Class action lawsuit filed against Tezos alleges fraud and breaches of securities law
Blockchain startup Tezos, which raised $233 million in an initial coin offering in July, is facing more difficulties as a class action lawsuit was filed against it and its founders, alleging fraud and breaches of U.S. securities law.
It’s the second lawsuit filed against it three weeks. The new lawsuit, filed in the U.S. District Court in Florida, alleges Tezos founders Arthur and Kathleen Breitman, Dynamic Ledger Solutions, the company behind the initial coin offering, and the Tezos Foundation, a Swiss-registered body established to promote the technology, sold unregistered securities in violation of federal and state securities laws.
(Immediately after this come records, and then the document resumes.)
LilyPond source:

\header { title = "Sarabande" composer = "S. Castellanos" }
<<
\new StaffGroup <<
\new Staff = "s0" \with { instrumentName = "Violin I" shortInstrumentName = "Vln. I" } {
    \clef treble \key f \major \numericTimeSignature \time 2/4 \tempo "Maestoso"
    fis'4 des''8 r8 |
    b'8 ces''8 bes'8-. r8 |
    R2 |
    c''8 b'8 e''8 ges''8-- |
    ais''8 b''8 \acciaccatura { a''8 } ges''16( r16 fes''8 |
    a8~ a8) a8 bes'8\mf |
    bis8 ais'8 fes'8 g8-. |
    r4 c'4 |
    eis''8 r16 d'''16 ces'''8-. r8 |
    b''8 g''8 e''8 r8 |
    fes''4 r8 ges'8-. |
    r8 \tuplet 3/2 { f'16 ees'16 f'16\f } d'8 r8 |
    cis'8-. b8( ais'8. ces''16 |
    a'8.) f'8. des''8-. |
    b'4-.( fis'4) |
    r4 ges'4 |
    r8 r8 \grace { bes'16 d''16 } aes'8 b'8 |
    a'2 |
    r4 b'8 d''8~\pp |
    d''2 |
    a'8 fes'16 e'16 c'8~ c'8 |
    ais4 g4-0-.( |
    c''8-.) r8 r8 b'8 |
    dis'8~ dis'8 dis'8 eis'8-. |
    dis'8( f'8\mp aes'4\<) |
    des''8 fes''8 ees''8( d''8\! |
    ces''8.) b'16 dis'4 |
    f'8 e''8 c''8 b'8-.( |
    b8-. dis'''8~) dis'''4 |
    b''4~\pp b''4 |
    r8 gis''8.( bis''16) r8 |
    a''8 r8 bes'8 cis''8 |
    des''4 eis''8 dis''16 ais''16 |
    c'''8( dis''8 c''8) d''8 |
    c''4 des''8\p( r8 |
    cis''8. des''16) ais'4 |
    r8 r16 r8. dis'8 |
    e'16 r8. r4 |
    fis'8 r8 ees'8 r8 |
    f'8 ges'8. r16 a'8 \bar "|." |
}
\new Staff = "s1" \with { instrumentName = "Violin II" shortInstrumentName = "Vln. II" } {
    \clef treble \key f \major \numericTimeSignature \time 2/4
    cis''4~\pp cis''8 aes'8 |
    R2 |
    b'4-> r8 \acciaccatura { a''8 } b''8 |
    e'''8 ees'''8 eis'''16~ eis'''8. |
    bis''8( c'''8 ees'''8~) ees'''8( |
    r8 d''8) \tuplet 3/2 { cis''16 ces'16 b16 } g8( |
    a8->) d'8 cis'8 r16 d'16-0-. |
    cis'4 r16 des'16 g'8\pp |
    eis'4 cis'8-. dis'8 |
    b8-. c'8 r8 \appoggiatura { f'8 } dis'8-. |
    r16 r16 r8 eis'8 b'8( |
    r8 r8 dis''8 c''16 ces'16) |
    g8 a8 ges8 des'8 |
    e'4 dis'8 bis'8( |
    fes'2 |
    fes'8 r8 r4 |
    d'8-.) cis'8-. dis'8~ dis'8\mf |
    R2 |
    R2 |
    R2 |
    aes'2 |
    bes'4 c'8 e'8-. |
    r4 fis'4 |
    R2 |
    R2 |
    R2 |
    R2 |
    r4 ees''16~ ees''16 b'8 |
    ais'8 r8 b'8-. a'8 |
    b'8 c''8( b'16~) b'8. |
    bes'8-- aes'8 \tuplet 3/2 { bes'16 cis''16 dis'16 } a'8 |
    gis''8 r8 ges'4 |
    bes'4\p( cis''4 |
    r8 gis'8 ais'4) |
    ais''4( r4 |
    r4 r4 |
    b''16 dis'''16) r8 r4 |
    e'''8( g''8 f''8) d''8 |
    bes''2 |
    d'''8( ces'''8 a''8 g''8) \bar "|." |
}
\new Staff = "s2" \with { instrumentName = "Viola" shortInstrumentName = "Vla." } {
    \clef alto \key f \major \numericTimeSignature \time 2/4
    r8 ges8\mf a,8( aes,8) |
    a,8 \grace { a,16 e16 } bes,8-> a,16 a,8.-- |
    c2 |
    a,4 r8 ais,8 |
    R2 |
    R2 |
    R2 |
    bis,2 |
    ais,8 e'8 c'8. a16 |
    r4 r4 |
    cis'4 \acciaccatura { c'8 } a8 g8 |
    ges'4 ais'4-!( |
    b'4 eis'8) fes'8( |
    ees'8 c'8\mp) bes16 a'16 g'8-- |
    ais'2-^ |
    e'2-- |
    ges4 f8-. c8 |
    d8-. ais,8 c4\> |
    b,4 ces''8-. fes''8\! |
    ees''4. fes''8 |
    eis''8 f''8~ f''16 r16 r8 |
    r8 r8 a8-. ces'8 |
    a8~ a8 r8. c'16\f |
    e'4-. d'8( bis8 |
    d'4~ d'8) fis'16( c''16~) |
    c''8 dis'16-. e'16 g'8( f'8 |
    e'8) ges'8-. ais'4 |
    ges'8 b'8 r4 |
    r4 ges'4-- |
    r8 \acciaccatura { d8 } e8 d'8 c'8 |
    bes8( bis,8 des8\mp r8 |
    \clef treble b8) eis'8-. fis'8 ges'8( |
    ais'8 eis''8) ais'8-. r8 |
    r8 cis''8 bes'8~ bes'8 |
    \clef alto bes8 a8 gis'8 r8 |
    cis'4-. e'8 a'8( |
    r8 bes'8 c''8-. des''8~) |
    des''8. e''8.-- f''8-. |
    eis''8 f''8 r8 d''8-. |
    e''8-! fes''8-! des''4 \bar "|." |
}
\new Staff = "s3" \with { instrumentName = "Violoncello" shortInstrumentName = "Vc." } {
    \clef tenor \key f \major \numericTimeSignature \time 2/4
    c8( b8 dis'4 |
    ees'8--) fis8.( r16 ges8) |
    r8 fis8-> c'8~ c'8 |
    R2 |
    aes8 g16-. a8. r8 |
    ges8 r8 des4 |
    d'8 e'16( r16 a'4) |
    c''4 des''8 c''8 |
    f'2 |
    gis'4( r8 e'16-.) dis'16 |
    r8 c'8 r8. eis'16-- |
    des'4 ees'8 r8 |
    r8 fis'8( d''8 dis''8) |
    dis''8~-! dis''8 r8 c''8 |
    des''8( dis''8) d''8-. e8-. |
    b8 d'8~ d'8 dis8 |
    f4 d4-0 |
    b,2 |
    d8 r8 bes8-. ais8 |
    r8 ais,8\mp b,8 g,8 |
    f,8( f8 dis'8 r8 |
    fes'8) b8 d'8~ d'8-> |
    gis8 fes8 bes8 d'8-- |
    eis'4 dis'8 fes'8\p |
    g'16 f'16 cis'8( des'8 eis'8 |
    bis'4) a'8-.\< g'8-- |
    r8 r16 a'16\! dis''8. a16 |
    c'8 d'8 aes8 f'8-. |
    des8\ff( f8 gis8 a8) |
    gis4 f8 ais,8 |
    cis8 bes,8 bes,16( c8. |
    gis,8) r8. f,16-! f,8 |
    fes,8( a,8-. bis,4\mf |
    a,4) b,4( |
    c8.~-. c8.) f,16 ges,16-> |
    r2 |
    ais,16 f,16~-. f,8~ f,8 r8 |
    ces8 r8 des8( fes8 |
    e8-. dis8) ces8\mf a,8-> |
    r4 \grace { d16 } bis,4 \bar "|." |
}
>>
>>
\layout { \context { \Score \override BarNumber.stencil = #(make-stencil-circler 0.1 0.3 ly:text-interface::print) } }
Further, the lawsuit claims that the defendants fraudulently and deceptively marketing the sale of “Tezzies,” the token offered in the ICO, as equity investments when they were instead filed as charitable contributions, allowing the defendants to pocket “tens of millions of dollars” for themselves. The previous lawsuit, filed Oct. 25, made similar claims, alleging that the initial coin offering violated securities laws and defrauded participants.
Both come as the company itself continues to implode from infighting among its founders and supporters that was first revealed Oct. 19. That battle involves a dispute between founders Arthur and Kathleen Breitman and Johann Gevers, president of the Tezos Foundation.
The Breitmans are demanding that Gevers be removed from his role because of alleged “self-dealing, self-promotion and conflicts of interest” and that they instead should be given a position on the foundation board, while Gevers claims that the Breitman’s are part on “an illegal coup” on his position at the foundation and that they have been trying to control the foundation as if it were their own private entity by bypassing the foundation’s legal structure and interfering with management and operations.
Publicly addressing the dispute Oct. 25 at the Money 20/20 financial technology conference in Las Vegas, the Breitmans went out of their way to reassure attendees, which included some Tezos investors, that the company’s $232 million digital coin offering will overcome the latest difficulties. Kathleen Breitman said that “there’s not any critical jeopardy to the project,” and that while the dispute “stinks,” they believe it will “blow over.”
With two lawsuits now filed and potentially more on their way, it’s highly unlikely that the drama involving the company will be blowing over anytime soon.